_写作任务_:
**1.** 在关于《北方文学》的这篇文章中，《北方》刊发过其作品的省外作家有哪些？请全部列出。
**2.** 把关于《北方文学》这篇文章的一段照原样抄录下来：从含有“1954年,国家对东北地区区”的那句开始，到“江省的文艺工作有了新的起色。”为止。
**3.** 关于《北方文学》的这篇文章写到这里就停了。请从最后一句之后接着往下写。

_文章_:
漫步在你的城——写在《北方文学》创刊75周年之际
一
漫步在你的城,亦是漫步在我的城。
1954年,国家对东北地区区划进行了重新调整。新黑龙江省由原松江省和黑龙江省合并组建而成。是年8月,你从原黑龙江省会齐齐哈尔市迁到哈尔滨市。初到新省会,你驻到了南岗区阿什河街26号,与原先这里的《松江文艺》会聚,随之在10月,你后来者居上,将《松江文艺》合并到了你的麾下。新《黑龙江文艺》(半月刊)第1期,于10月5日,在全国人民最欢欣鼓舞的日子里诞生了。
你初到哈尔滨,在总路线和党的七届四中全会决议的过渡时期精神下,为了满足人民群众对文化日益增长的要求,为了国家经济建设的需要,你尽心尽力,时时刻苦奋勉,虚心学习,使黑龙江省的文艺工作有了新的起色。
其时,你主要的工作是要较好地服务于经济建设事业和人民的需要,依靠全省文艺工作者的共同努力来克服工作中还存在的许多缺点。在黑龙江省当年新的情况下,你由过去以农民为主要对象,改为以工农群众为对象,仍坚持“普及第一”的方针,成为反映黑龙江省新人新事为内容的地方通俗性的文艺刊物。
这一时期,你的“阵地”上发表了抗日战争老作家支援的《问妈妈》、周蒙的《小骑手》等诗歌;田军、田红的《溪水河边》,赵春青的《离别》等小说;徐志广的小品文《公私分明》等纯文学作品,深受读者喜爱。
1956年,坚决贯彻“百花齐放、百家争鸣”的方针,在当代文学刊物中都占有重要地位。你于当年10月5日改名为《北方》月刊,以期从清一色的《××文艺》改为地方特色鲜明的刊名。尽管你的主办机构和编辑团队都没有变化,但你却将《北方》这本刊物宣称是创办的新刊,封面印有“创刊号”字样。
我们知道,《北方》是“百花文学”潮流的有机组成部分,这种转变不是简单的更换包装,而是更加突出文学期刊的办刊特色,对文学创作的多元化追求,激发作家的创作激情,为文学发展带来活力。
你换了名字以后,篇幅增加了,而且内容也有较大的变化,刊登的小说、诗歌、散文、报告文学、文艺评论等分量重了,又增添了杂文、特写、翻译等作品,明显地增强了刊物的文学性。如创刊号上刊载的《童年的朋友》《一个姑娘的日记》《两个性格不同的姑娘》《金星笔的秘密》《关于“编辑部的意图”种种》《拿出点实在玩意儿》《百灵、八哥和啄木鸟》《兴安岭中的茅屋》《踏破荒原》《红色草原牧场散歌》等小说、杂文、诗歌佳作。而且,你把这本以阅读为主的地方文艺综合刊物,也开始大胆地放手去发表省外作家的仁者见仁、智者见智的文章,以及尖锐地批评生活中有缺点的作品,其中包括一些年轻知名或者著名老作家,如徐迟、韦君宜、李霁野、王西彦、梁斌、刘绍棠、周良沛等人的作品。这种做法在同年改刊或创刊的文学期刊中是比较少见的。

_数据摘录_:
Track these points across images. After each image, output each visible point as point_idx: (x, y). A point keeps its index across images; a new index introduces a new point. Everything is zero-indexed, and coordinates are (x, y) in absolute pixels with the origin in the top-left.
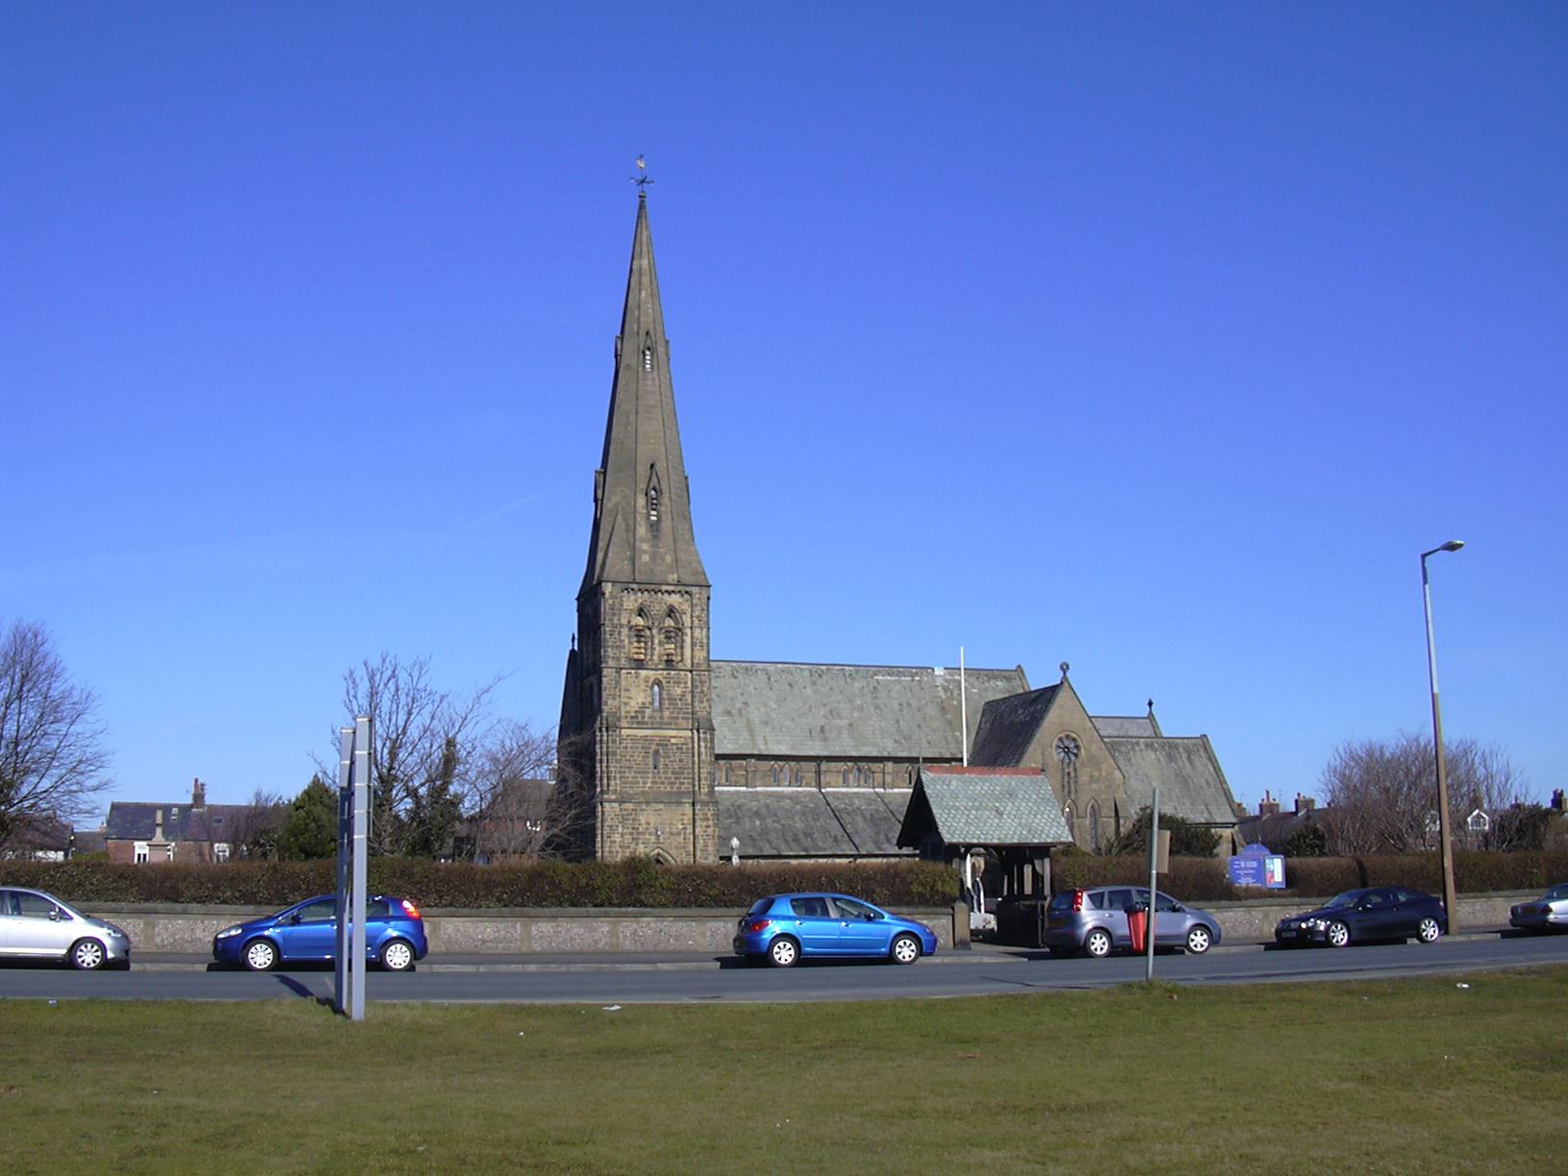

_书面回答_:
**1.** 徐迟、韦君宜、李霁野、王西彦、梁斌、刘绍棠、周良沛

**2.**
1954年,国家对东北地区区划进行了重新调整。新黑龙江省由原松江省和黑龙江省合并组建而成。是年8月,你从原黑龙江省会齐齐哈尔市迁到哈尔滨市。初到新省会,你驻到了南岗区阿什河街26号,与原先这里的《松江文艺》会聚,随之在10月,你后来者居上,将《松江文艺》合并到了你的麾下。新《黑龙江文艺》(半月刊)第1期,于10月5日,在全国人民最欢欣鼓舞的日子里诞生了。
你初到哈尔滨,在总路线和党的七届四中全会决议的过渡时期精神下,为了满足人民群众对文化日益增长的要求,为了国家经济建设的需要,你尽心尽力,时时刻苦奋勉,虚心学习,使黑龙江省的文艺工作有了新的起色。

**3.**
你在认真贯彻党的“百花齐放,百家争鸣”的方针政策精神下,对广大读者的意见和要求,你经常虚心思考。为繁荣文艺,推动一切积极因素,必须扫除一切清规戒律和各种人为阻碍。你始终坚持提倡独立思考和自由论辩的风气,所发表的文章,无论意见是否一致,只要这些文章持之有故、言之成理,有一定的质量即可。你尊重作者在创作上有自己的生活经历、自己熟悉心爱的事物、自己的个性和风格。提倡多种多样的内容与形式,而不拒绝任何有独创性的事物。
进入1957年,你要求自己能够做到不仅在形式风格上力求活泼多样,而且能够在自己的阵地上发表出更多地反映北方,特别是黑龙江生活特色的作品。注重题材的多样性,从各方面描写当时的生活,重要地是反映工矿和农村生活中的重大问题。你始终认为:一个刊物或一个作家作品的特点,首先是从反映地方生活的特色中形成的。
通过作品,你看出了在我们现实生活中的社会风气和民族生活的一些新的面貌,也特别注重兄弟民族作者的作品,这是你注意反映地方生活特点所需要的,也是繁荣文学创作所需要的。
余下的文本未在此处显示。